Tuesday, February 11, 2014

Love suffers long and is kind

1 Corinthians 13:4-5 (NKJV)
4 Love suffers long and is kind; love does not envy; love does not parade itself, is not puffed up; 5 does not behave rudely, does not seek its own, is not provoked, thinks no evil;

Jesus gave a commandment to love one another. Here the apostle elaborates on the theme of love describing what love does and does not do.



God created humans to live a life of love. I saw an article in Fast Company magazine that confirmed this truth to me that we were made to live for others. The article was about a very successful man whom you have probably never heard of: David Kelley. Kelley is the founder of what many regard as the premier design firm in the country—Ideo—and a professor at Stanford University for more than 30 years. He is a creative genius. Unfortunately, at age 56, Kelley discovered a lump on his body, and the doctors told him he had cancer. Linda Tischler writes:

What ensued was sheer hell. Chemo, surgery, radiation. Mouth sores. A throat so raw he could barely swallow. Nausea so severe he couldn't concentrate enough to read or even watch TV. "I spent nine months in a room trying not to throw up," he says. The treatment wrecked his saliva glands and his taste buds. He lost 40 pounds.

Kelley is happily married and has one daughter. This is where the idea of being created for love comes in. As Kelley struggled through the difficult emotions that come with this kind of experience, he discovered his reason to live. Kelley says about his daughter:

At first, you think, "I don't want to miss her growing up." That's motivating, but not that motivating. It's when you manage to get out of yourself and start thinking of her that you get the resolve to continue. When you think, "I don't want her not to have a father"—then you want to stay alive.
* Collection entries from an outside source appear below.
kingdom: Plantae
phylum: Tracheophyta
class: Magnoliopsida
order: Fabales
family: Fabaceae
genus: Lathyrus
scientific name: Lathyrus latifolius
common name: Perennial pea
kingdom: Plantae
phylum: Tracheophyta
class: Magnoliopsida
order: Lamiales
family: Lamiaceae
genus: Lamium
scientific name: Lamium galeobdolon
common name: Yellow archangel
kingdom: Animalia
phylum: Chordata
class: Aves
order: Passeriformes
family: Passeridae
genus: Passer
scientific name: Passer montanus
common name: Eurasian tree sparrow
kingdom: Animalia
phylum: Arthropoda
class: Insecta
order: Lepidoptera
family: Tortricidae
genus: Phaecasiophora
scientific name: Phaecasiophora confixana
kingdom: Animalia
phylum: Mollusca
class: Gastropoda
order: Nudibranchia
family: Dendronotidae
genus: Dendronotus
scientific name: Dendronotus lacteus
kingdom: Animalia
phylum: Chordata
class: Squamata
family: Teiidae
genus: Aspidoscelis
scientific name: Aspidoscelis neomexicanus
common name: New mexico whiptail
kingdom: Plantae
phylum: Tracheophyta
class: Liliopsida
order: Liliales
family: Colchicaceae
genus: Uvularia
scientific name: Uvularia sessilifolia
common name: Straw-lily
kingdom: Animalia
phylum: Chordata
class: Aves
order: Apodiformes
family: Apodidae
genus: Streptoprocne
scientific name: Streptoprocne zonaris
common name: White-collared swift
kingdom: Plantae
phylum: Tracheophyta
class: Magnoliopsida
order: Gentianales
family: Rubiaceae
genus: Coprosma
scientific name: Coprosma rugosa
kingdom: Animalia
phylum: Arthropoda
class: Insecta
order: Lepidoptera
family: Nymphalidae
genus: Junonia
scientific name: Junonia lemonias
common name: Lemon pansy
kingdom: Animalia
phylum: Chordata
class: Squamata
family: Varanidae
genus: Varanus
What gave Kelley a reason to endure the suffering of his treatment was not the pleasure he would get out of experiencing life with his daughter, as wonderful as that would be. Kelley realized that what truly motivated him was the benefit he could bring to his daughter. What motivated Kelley at the deepest level was selfless sacrifice for another—love. We were made for this.

[Craig Brian Larson, editor of PreachingToday.com; source: Linda Tischler, "Ideo's David Kelley on 'Design Thinking,'" Fast Company (Feb, 2009), p. 80]



Love suffers long and is kind and is for the benefit of others. It lacks those things that would cause us to place a wedge between us and another person. There is no evil in love, but only good, kind and thoughtful acts.